Using the records provided below, locate and copy each line that contains the word "students".

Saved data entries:
------------------------------------

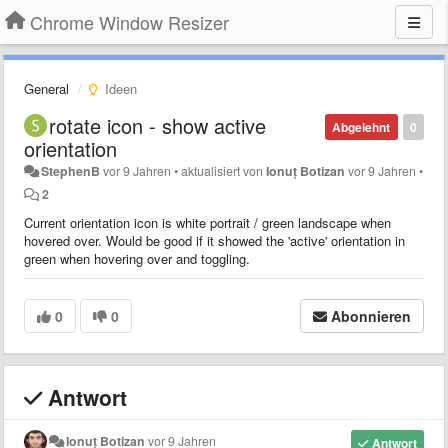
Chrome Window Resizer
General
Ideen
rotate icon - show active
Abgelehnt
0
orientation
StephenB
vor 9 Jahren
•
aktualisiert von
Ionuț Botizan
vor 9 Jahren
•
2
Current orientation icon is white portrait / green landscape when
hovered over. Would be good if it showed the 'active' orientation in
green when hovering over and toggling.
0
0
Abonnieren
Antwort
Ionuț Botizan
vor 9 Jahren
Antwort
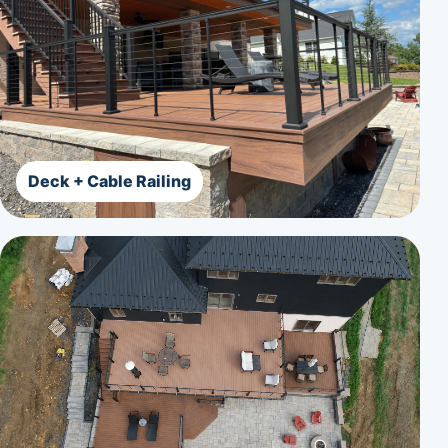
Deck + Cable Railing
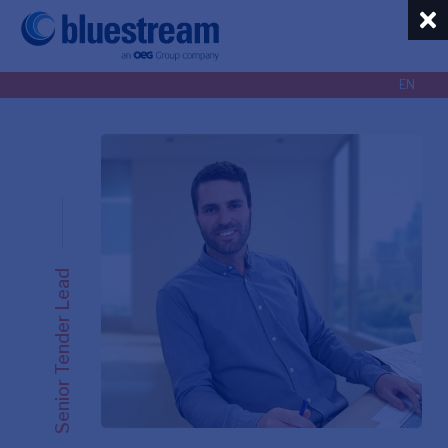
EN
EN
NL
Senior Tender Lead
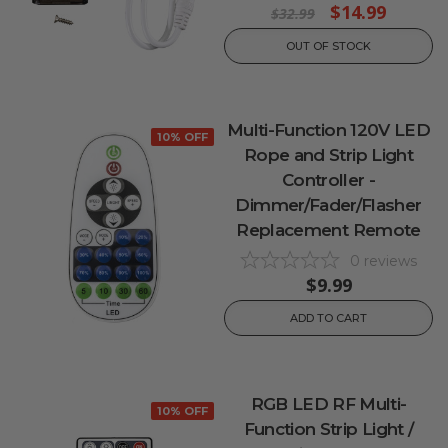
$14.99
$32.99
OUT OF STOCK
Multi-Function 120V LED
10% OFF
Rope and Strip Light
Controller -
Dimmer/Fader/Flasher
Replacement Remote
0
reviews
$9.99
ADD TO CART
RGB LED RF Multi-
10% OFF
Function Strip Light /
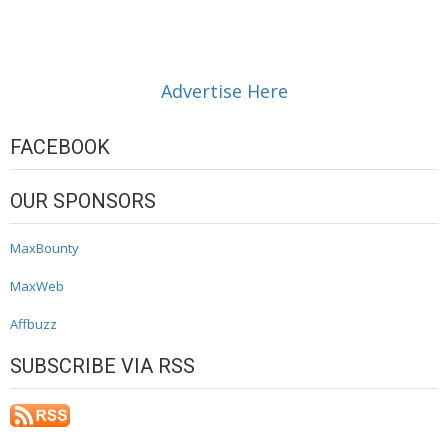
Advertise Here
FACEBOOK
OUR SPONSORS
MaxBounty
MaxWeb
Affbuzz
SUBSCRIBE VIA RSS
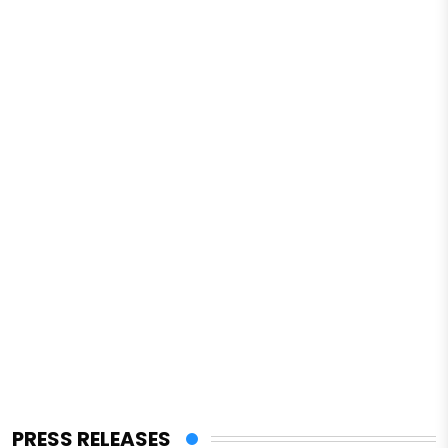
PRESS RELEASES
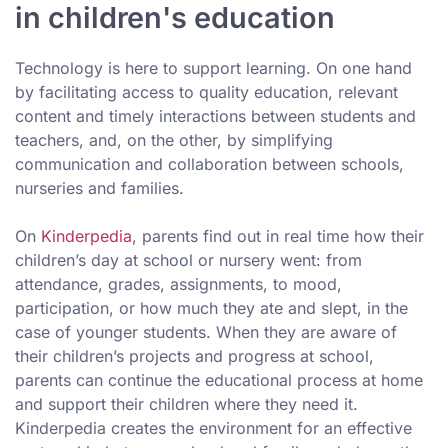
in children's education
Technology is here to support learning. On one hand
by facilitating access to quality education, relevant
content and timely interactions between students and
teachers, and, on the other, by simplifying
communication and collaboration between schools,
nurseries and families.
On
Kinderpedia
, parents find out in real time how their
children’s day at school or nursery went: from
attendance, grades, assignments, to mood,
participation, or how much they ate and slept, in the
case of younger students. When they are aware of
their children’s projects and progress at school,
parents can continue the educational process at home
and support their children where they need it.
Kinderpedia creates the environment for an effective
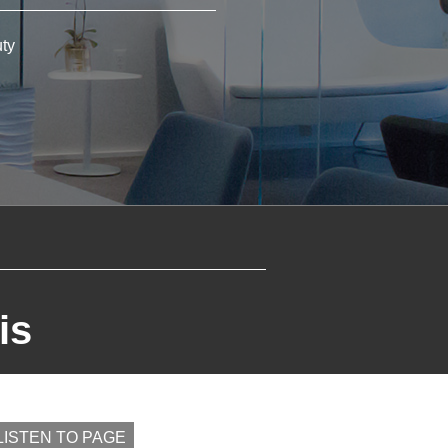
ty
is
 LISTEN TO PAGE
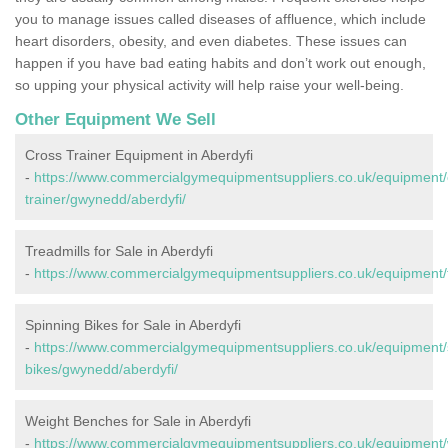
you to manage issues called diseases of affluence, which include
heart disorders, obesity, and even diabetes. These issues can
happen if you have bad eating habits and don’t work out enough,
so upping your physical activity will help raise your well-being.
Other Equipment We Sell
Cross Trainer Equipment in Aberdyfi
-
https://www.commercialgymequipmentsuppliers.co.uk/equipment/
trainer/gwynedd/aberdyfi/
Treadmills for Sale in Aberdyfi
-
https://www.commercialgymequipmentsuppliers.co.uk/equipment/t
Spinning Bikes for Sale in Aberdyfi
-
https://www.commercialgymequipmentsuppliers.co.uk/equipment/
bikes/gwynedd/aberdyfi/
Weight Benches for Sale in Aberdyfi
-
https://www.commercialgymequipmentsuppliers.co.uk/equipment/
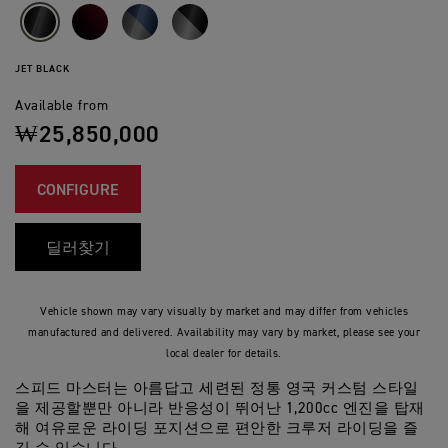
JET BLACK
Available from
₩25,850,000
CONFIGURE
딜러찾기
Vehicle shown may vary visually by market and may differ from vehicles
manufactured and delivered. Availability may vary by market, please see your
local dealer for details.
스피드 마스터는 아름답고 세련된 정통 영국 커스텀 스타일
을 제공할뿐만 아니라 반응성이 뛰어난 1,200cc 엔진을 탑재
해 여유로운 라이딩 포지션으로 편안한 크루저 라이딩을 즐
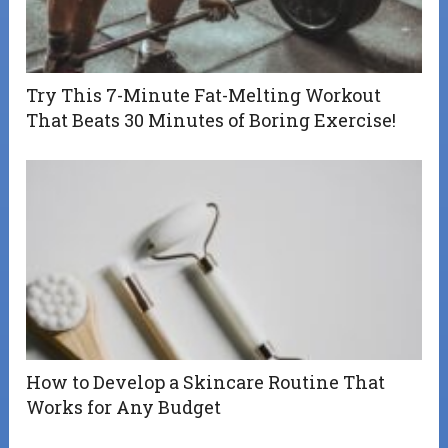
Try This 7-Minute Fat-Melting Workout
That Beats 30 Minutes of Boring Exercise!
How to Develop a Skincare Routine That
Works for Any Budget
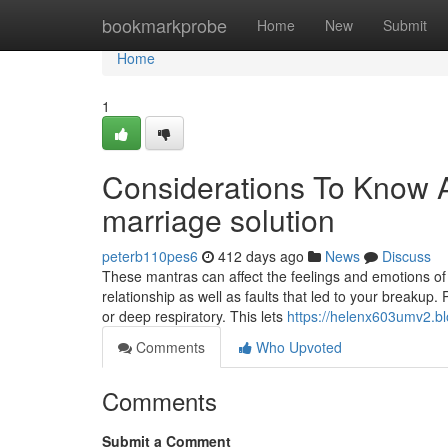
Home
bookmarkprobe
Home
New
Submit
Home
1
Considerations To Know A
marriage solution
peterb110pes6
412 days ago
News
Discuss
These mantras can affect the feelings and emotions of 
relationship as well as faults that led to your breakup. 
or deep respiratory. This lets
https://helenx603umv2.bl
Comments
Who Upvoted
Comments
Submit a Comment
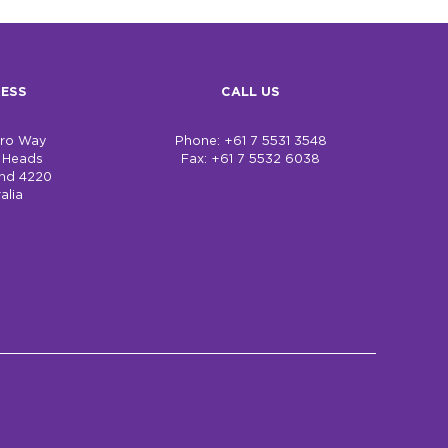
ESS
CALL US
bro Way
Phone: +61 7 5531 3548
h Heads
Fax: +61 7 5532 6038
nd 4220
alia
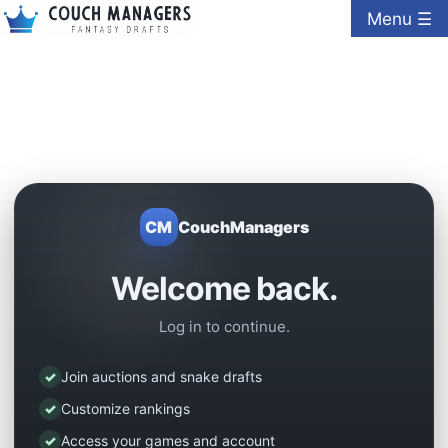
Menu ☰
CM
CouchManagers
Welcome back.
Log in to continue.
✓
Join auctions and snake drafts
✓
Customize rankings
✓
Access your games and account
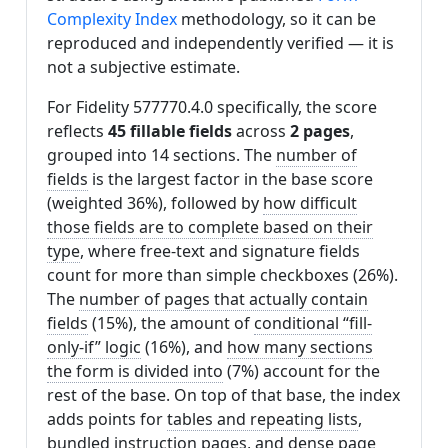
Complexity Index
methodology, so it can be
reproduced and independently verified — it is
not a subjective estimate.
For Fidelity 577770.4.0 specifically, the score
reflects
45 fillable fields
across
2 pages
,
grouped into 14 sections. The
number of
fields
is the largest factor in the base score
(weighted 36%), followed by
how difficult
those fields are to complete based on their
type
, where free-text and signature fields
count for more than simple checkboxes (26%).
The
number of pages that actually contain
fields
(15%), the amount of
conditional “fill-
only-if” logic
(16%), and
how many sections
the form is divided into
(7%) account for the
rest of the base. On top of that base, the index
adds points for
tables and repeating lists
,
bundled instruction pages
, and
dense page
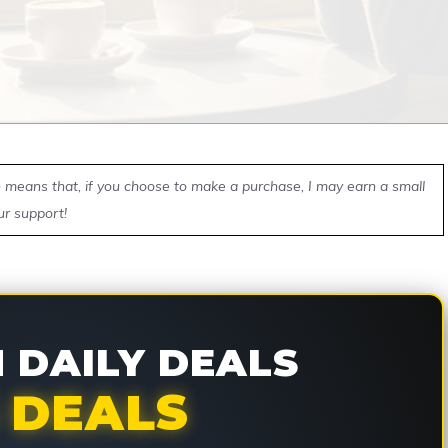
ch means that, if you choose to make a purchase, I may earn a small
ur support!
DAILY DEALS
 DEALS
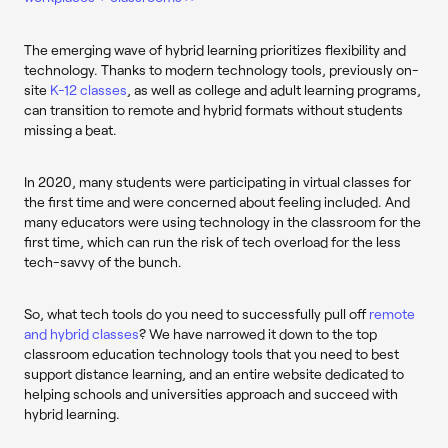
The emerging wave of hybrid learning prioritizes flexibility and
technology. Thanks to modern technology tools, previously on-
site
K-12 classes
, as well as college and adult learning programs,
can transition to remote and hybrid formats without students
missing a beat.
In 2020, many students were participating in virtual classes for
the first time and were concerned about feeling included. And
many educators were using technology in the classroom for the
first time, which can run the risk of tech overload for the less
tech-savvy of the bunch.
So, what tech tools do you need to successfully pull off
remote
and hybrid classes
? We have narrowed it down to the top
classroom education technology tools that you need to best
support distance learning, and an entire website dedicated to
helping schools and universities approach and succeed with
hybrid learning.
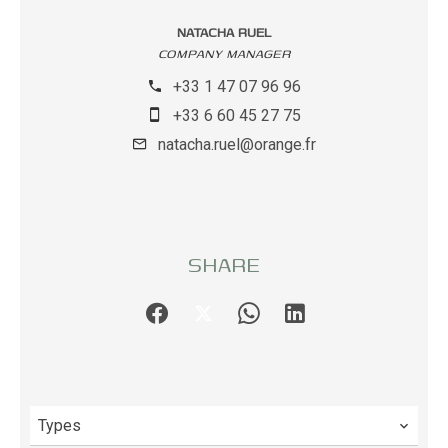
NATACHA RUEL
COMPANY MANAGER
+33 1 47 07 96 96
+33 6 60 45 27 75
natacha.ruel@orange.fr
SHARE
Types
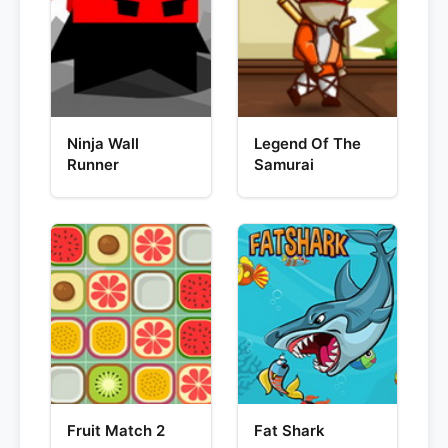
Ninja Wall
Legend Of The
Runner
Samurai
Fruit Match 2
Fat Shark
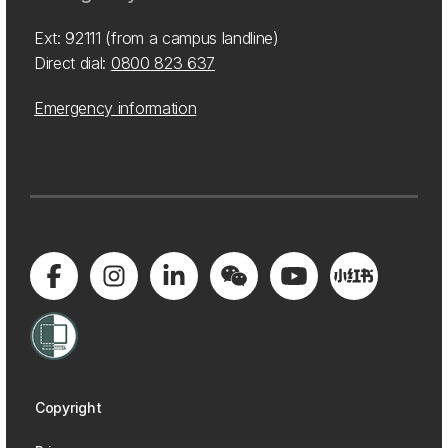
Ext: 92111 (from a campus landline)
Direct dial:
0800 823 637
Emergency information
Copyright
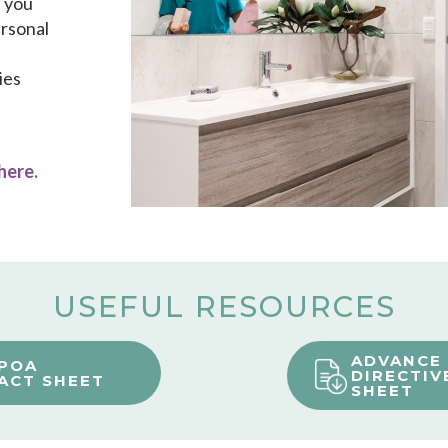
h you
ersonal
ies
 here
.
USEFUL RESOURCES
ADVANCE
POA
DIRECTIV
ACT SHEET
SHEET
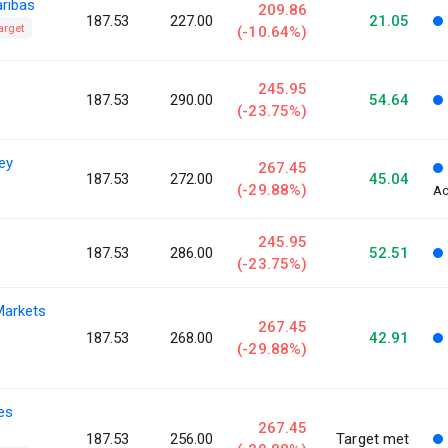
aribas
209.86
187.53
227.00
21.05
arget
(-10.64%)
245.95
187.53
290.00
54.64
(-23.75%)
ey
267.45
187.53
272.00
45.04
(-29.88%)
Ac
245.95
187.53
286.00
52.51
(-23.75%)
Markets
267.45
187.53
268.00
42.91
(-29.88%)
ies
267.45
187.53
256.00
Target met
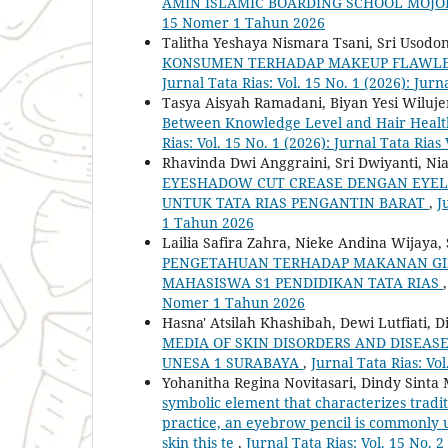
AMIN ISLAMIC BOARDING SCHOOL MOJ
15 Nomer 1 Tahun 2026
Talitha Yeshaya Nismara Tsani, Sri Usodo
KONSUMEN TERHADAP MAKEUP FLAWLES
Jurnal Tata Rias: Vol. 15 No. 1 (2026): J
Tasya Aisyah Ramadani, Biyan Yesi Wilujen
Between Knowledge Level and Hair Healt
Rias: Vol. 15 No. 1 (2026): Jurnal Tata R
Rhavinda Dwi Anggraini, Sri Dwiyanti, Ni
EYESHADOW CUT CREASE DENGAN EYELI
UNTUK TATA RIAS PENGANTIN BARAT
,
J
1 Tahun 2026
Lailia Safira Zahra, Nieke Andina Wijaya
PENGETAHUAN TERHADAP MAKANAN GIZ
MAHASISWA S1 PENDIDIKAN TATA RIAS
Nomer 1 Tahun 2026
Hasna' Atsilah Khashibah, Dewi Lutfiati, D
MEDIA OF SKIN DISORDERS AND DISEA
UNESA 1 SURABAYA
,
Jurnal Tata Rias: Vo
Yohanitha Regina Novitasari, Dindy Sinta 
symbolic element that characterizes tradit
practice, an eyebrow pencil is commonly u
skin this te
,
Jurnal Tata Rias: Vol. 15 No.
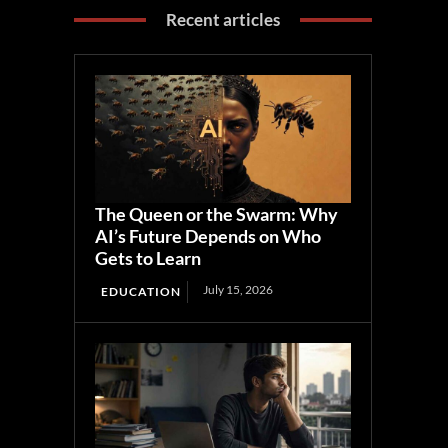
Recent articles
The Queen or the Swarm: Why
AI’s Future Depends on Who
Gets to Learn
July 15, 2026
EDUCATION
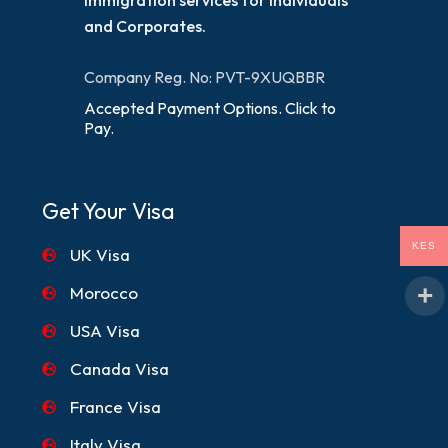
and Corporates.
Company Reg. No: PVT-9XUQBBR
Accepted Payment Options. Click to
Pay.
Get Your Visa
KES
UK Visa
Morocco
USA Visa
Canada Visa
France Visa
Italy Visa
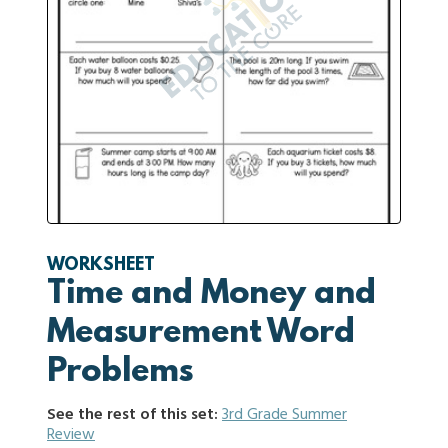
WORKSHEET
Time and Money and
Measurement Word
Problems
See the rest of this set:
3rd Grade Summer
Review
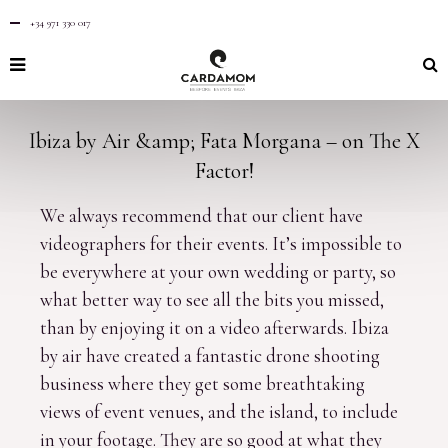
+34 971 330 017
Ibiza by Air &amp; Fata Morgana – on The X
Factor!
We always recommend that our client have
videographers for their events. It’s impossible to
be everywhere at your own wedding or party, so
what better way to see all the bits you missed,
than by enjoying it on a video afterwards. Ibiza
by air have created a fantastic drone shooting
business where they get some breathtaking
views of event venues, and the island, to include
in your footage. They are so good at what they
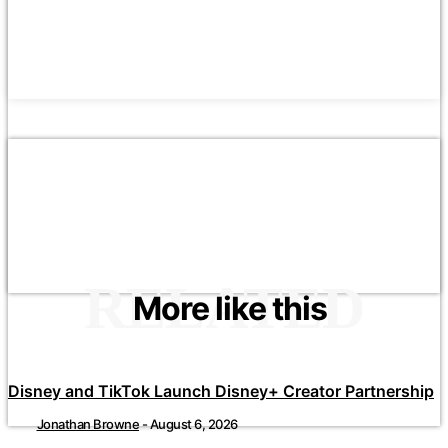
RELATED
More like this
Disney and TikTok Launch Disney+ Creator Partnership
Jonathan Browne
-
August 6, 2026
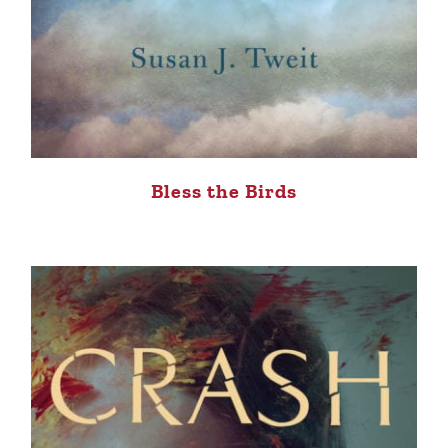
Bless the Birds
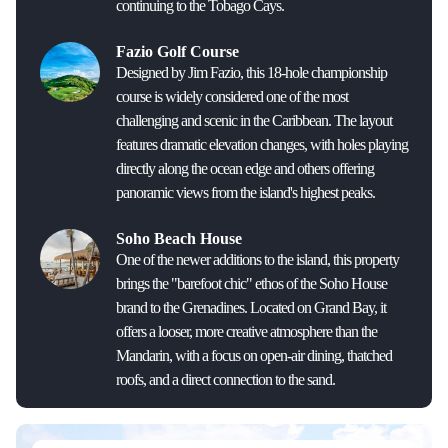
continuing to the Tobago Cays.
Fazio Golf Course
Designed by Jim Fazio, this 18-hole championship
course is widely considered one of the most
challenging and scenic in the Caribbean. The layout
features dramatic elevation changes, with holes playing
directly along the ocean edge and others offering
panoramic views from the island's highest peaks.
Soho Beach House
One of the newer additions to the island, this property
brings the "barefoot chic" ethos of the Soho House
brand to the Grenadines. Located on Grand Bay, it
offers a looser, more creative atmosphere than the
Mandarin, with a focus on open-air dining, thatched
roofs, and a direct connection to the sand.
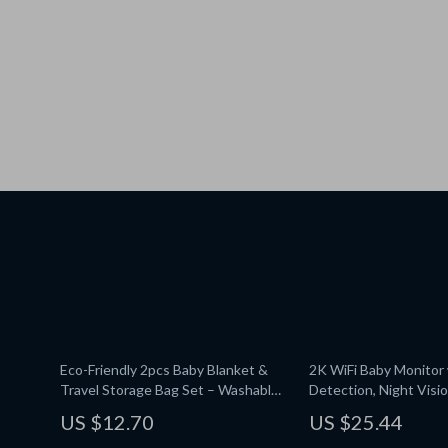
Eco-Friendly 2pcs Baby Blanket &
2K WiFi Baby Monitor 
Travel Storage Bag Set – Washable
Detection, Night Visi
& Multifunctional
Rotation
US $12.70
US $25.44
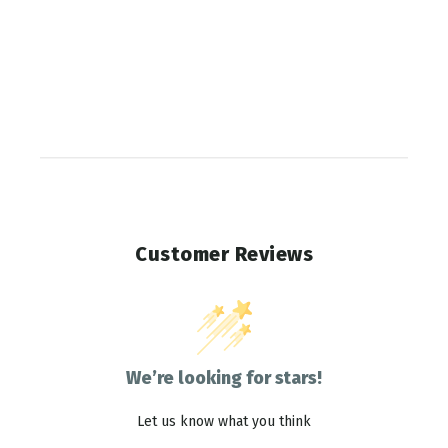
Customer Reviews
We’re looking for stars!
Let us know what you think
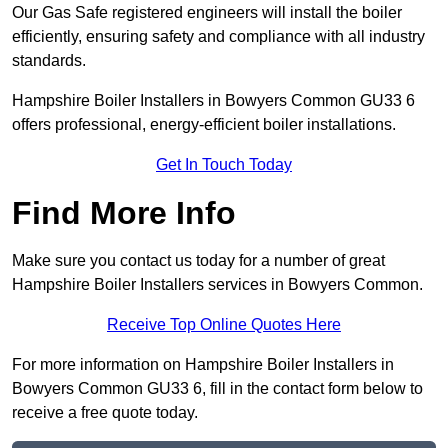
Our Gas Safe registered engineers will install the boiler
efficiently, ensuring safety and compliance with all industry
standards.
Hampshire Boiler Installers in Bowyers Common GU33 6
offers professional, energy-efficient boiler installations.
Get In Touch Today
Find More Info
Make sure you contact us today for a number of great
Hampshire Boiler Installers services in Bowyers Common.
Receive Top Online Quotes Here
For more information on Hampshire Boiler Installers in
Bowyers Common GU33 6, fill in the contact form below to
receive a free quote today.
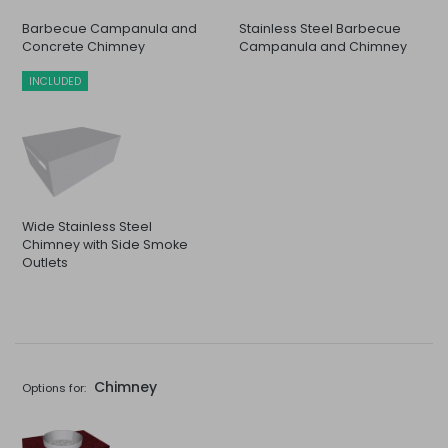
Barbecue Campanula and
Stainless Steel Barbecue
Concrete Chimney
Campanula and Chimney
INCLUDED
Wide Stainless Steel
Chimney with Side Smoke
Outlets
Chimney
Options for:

------------------------------------

__EXERCISE ANSWER__:
content and timely interactions between students and
case of younger students. When they are aware of
can transition to remote and hybrid formats without students
In 2020, many students were participating in virtual classes for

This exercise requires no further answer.